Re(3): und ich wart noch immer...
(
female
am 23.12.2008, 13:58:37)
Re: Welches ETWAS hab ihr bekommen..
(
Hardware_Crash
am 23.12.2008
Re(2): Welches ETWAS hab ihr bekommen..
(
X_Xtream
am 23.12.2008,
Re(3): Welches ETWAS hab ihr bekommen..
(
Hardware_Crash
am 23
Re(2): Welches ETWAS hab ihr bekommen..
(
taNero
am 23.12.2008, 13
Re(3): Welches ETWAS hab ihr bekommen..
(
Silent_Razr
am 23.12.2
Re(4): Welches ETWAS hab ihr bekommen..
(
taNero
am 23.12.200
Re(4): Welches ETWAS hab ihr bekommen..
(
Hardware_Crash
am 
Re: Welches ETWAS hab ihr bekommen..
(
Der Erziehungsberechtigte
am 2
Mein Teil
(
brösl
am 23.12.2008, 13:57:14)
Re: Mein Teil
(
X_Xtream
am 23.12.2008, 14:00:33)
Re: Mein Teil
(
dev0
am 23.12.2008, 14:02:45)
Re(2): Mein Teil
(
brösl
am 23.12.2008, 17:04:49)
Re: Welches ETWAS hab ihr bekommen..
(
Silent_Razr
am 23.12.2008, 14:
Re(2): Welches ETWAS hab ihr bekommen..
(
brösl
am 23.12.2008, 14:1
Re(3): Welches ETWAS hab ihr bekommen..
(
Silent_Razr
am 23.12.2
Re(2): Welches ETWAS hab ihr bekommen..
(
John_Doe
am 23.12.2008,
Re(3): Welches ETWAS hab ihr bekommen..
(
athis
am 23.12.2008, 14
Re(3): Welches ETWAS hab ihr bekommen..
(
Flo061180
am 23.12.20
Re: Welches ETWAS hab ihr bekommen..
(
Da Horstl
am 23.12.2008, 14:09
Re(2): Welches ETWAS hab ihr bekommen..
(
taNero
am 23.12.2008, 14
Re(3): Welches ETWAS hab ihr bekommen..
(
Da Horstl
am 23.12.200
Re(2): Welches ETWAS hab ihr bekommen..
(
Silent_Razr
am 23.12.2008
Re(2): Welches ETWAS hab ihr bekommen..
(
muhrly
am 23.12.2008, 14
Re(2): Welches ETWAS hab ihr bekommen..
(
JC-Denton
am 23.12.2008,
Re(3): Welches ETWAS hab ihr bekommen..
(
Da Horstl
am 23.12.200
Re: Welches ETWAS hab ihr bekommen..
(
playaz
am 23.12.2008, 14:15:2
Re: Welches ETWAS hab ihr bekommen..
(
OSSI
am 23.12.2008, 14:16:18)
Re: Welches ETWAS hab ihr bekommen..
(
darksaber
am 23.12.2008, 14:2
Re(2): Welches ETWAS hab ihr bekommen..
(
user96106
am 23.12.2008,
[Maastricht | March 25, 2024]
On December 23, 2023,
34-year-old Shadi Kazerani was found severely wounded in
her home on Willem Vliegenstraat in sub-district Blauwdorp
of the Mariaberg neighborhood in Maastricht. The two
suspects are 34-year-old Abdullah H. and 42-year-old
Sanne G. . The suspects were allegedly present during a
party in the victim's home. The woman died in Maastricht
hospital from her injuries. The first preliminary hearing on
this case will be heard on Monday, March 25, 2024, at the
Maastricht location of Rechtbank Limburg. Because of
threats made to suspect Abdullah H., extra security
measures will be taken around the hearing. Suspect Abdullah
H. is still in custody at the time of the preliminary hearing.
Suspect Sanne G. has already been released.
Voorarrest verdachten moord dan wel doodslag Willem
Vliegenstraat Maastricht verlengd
====================
__Instructions to follow__. Please show each line in the records above that contains "Abdullah".

__Solved exercise__.
suspects are 34-year-old Abdullah H. and 42-year-old
threats made to suspect Abdullah H., extra security
measures will be taken around the hearing. Suspect Abdullah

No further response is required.